23 janvier 2022.- Nuages (3°C). A/ On a beaucoup glosé sur le supposé cynisme de Michel Houellebecq. Pourtant dans Anéantir il n’y en a aucune trace. Houellebecq est plutôt acerbe, et parfois drôle, avec ce qu’il n’aime pas. Il est même acerbe avec lui-même (le personnage principal est un peu lui-même). Mais être acerbe ce n’est pas être cynique, c’est être ailleurs, cela laisse la « possibilité » de croire en plein de choses sans ricaner : la vie, l’amour, le roman... Houellebecq croit encore en tout ça. On pourrait aussi dire qu’il fait avec le premier degré… Vivre au second degré est presque impossible. Qui aime au second degré ? A quoi bon écrire au second degré ?

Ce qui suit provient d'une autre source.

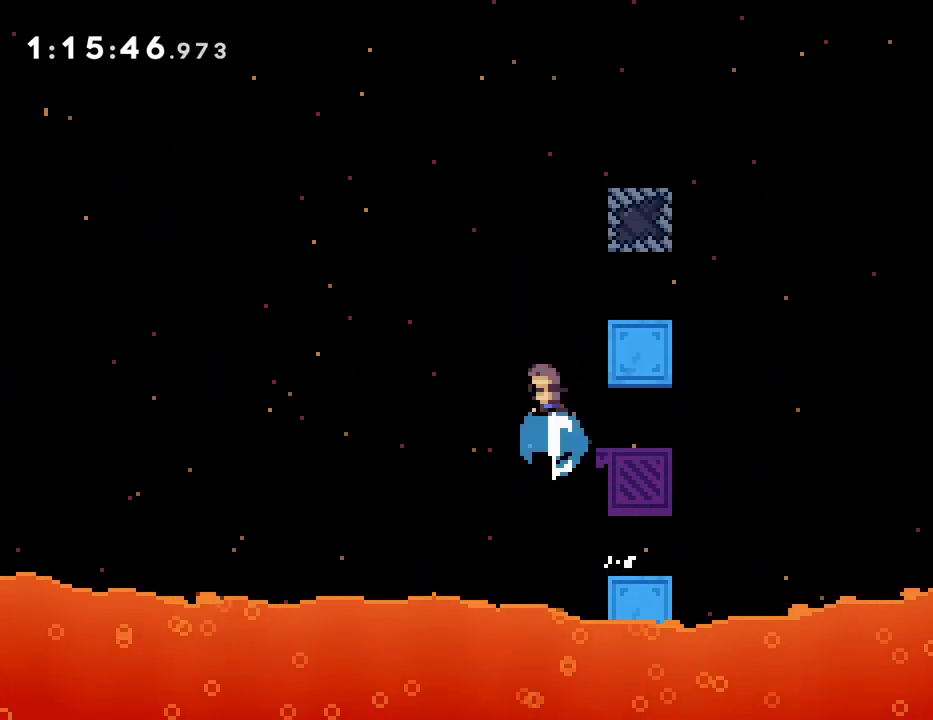
{"buttons": ["CROSS", "R1", "R2", "DPAD_UP", "DPAD_RIGHT"], "events": [[50, "DPAD_RIGHT", "down"], [67, "CROSS", "up"], [67, "SQUARE", "up"], [183, "R1", "down"], [317, "CROSS", "down"], [333, "R2", "down"]]}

B/ En lisant Sérotonine on avait cru déceler une certaine évolution stylistique. Les phrases étaient plus longues tout en étant mieux rythmées et ponctuées. L’ensemble semblait plus charnu, mieux fagoté, mieux construit. Dans Anéantir ce n’est plus vraiment le cas. Les phrases s’alignent avec une régularité atone qui ne concède qu’au factuel. Les mots s’empilent, l’intrigue avance comme un TGV dans la brume. Rien à redire, cela renforce l’insondable tristesse de l’ensemble.

24 janvier 2022.- Beau temps froid (4°C). Bientôt trois ans, l'épidémie est toujours là, les auteurs de directives et notules sautillent avec la certitude de ceux qui pensent êtres utiles. Du côté des livres l'Anéantir de Houellebecq n'est pas qu'un roman sur la fin de vie et le deuil, c'est aussi une « comédie du remariage », mais sans vraie comédie. Bon c'est tout même parfois drôle. Drôle et morose à la fois, comme si c'était possible.

25 janvier 2022.- Larges éclaircies (7°C). Que Michel Houellebecq s’attaque aux bourgeoises « progressistes », certes ! Mais qu’il fasse sa petite affaire au tapir c’est très injuste et pour tout vous dire cela ne passe pas ! Dans Anéantir ce mammifère ongulé qui ne demandait rien à personne est vu comme une bestiole méfiante et solitaire qui ne vit que la nuit et qui n’a pour ainsi dire aucune interaction sociale. Bref, pour Houellebecq la vie du tapir est « incroyablement chiante ». Voilà qui est très injuste tout en étant un peu gênant. Très injuste parce que le tapir est un animal relativement amusant, imaginez un mélange de cheval et de rhinocéros avec une petite trompe. Un peu gênant parce que le tapir me ressemble beaucoup.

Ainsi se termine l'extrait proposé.